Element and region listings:

##############################

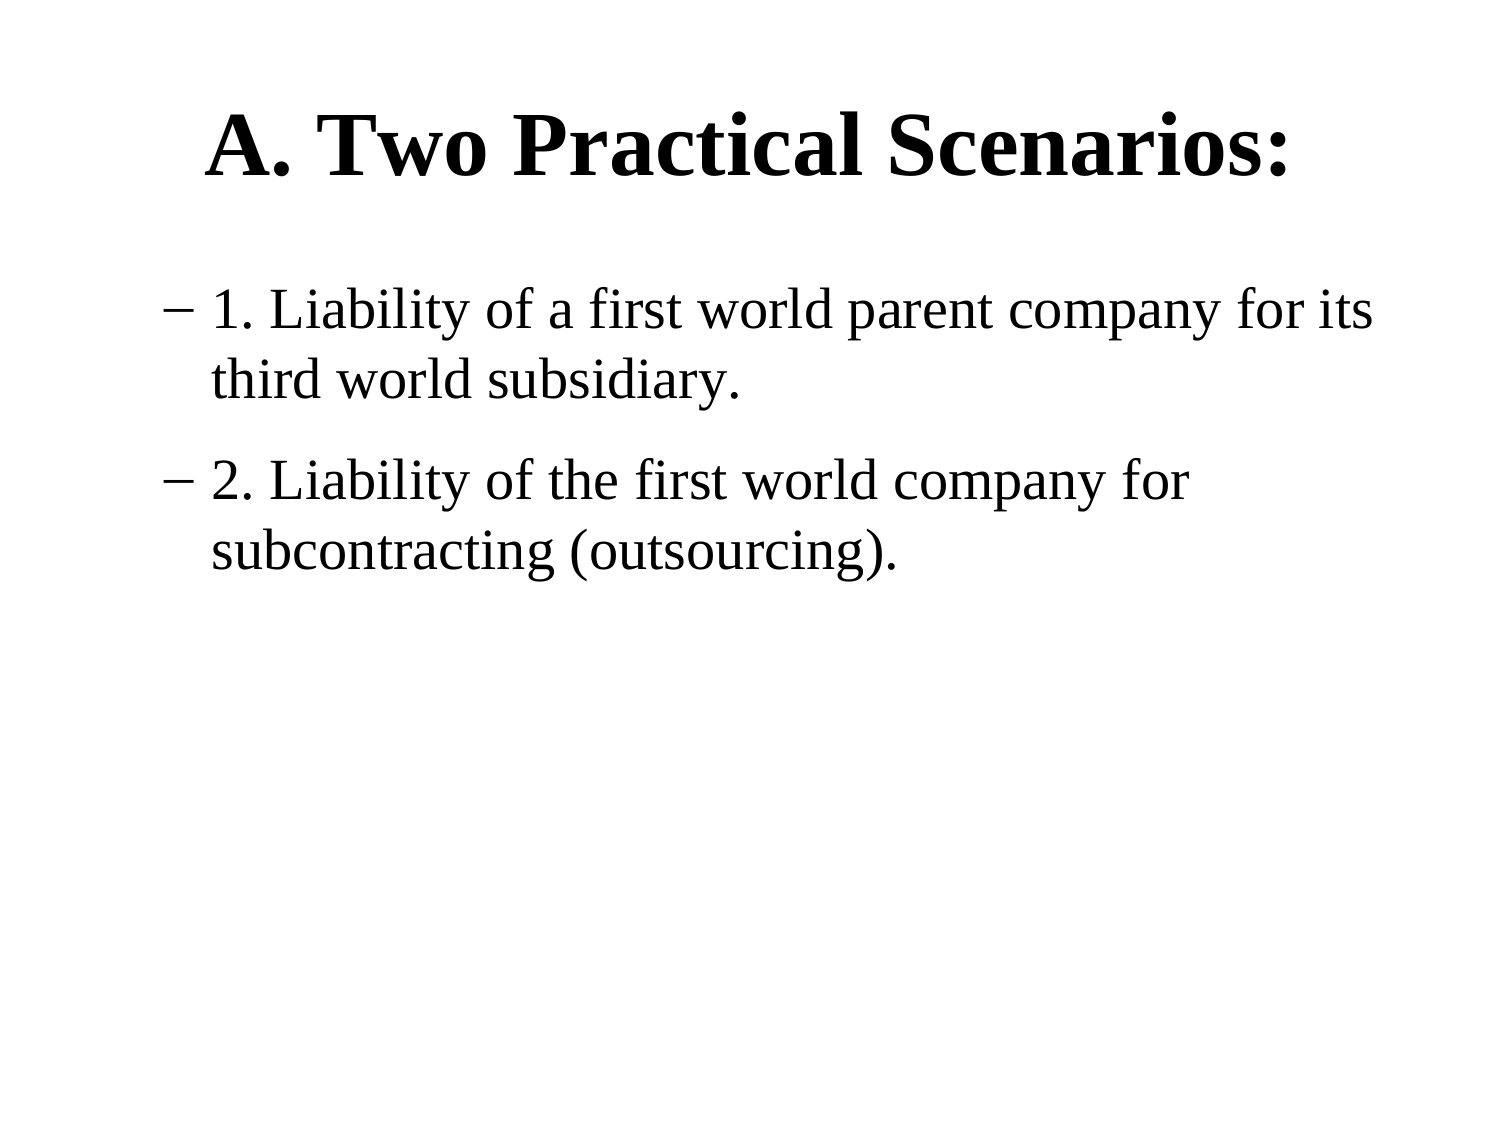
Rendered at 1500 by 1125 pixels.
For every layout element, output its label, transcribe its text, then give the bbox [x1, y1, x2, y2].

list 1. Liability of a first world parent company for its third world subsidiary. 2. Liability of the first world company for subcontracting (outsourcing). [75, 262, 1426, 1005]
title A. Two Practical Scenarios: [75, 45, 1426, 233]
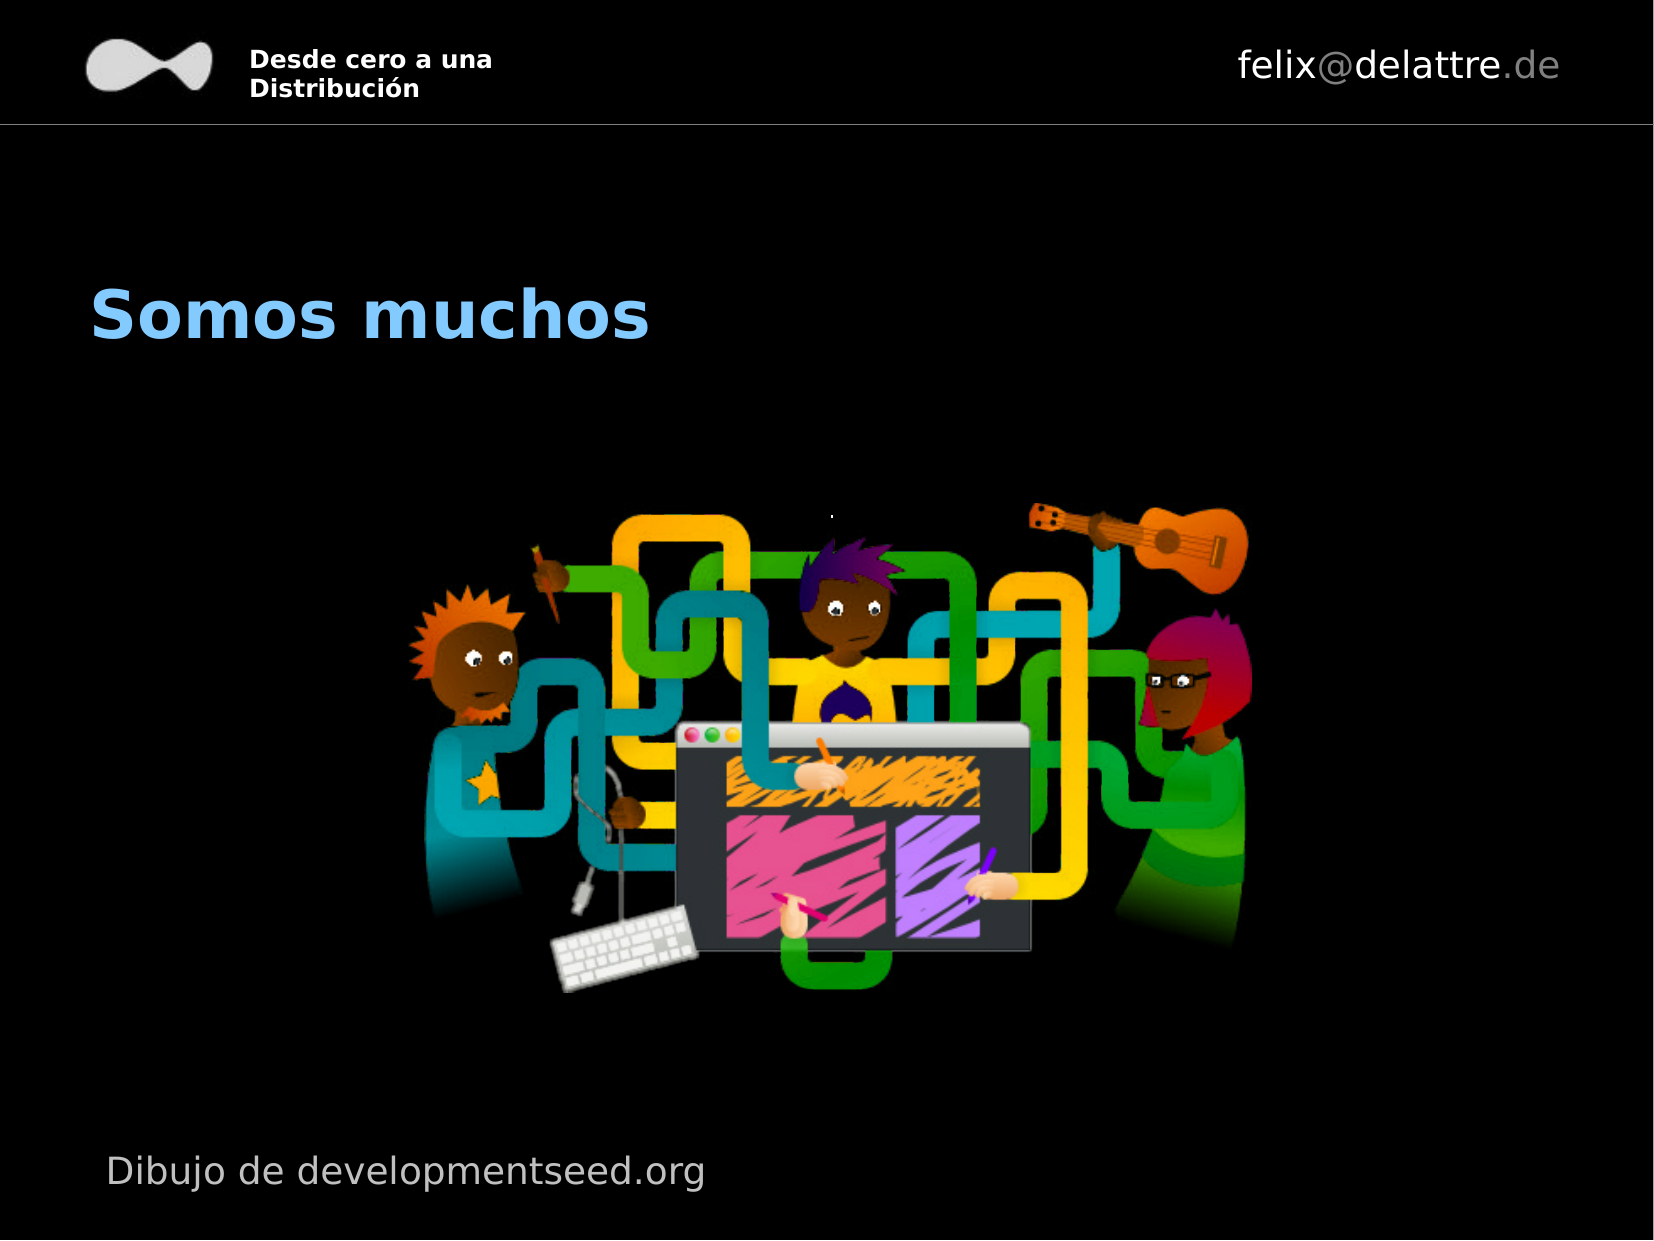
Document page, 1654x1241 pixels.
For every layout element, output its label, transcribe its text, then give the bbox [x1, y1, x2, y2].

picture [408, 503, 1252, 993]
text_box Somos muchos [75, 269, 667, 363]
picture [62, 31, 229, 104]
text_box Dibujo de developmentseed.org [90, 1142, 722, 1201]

##############################

▸ WRITTEN INSTRUCTION:
Can you write out every line of both listings above word for word, leaving the pictures out of your answer?

▸ THE RESPONSE:
Rendered at 1500 by 1125 pixels.
For every layout element, output its label, transcribe its text, then give the bbox [x1, y1, x2, y2].

list 1. Liability of a first world parent company for its third world subsidiary. 2. Liability of the first world company for subcontracting (outsourcing). [75, 262, 1426, 1005]
title A. Two Practical Scenarios: [75, 45, 1426, 233]
Document page, 1654x1241 pixels.
For every layout element, output its label, transcribe its text, then give the bbox [x1, y1, x2, y2].

picture [408, 503, 1252, 993]
text_box Somos muchos [75, 269, 667, 363]
picture [62, 31, 229, 104]
text_box Dibujo de developmentseed.org [90, 1142, 722, 1201]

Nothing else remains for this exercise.